SHORT EXERCISE
Pull out each line in the items below that contains the string "lung".

** START OF AVAILABLE RECORDS **

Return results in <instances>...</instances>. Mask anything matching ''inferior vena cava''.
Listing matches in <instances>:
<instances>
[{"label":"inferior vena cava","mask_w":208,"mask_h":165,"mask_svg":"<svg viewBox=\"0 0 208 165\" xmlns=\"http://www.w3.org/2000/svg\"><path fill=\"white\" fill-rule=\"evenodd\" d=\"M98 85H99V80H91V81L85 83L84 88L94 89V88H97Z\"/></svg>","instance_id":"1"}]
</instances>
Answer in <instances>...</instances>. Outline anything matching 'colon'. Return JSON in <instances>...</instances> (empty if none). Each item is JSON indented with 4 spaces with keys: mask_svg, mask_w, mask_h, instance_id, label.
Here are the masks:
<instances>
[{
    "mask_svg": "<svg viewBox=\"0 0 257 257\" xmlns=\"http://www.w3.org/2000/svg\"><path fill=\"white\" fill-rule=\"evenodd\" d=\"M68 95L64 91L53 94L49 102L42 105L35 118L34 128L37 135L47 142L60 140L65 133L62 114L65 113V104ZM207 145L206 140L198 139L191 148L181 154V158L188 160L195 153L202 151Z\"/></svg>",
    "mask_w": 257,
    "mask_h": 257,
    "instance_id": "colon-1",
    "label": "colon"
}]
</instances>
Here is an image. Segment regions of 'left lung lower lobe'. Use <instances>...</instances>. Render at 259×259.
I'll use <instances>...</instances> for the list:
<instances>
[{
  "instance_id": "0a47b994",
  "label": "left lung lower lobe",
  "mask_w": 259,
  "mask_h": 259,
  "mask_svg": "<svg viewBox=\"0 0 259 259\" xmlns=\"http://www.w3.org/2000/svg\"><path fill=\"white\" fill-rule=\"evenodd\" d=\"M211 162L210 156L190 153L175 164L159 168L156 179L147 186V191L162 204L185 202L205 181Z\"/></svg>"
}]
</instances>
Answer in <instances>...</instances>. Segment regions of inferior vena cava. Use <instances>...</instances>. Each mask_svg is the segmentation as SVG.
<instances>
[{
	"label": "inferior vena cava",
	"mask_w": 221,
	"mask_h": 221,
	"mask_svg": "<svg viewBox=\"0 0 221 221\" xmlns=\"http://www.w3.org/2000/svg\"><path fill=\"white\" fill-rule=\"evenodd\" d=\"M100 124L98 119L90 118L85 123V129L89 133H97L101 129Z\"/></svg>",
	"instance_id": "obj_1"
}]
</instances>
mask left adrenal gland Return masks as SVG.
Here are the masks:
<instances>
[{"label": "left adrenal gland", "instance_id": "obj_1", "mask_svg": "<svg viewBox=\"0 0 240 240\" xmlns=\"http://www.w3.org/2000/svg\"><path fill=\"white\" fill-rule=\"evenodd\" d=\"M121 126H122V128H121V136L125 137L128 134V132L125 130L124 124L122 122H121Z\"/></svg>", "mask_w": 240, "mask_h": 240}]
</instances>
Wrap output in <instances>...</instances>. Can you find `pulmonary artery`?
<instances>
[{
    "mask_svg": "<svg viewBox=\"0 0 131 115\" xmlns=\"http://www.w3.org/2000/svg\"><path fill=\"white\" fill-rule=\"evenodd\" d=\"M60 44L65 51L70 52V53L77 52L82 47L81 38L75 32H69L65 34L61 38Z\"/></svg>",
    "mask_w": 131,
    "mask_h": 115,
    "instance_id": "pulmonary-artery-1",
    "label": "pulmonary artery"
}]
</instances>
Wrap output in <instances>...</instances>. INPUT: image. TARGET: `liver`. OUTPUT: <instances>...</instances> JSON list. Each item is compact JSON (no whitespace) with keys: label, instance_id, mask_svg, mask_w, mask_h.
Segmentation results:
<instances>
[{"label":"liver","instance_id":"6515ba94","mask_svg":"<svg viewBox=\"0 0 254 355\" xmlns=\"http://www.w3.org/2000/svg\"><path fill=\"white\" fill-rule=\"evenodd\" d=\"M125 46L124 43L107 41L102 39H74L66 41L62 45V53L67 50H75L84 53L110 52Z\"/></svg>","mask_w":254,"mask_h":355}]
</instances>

** END OF AVAILABLE RECORDS **

EXPECTED OUTPUT
Here is an image. Segment regions of 'left lung lower lobe'. Use <instances>...</instances>. Render at 259×259.
  "label": "left lung lower lobe",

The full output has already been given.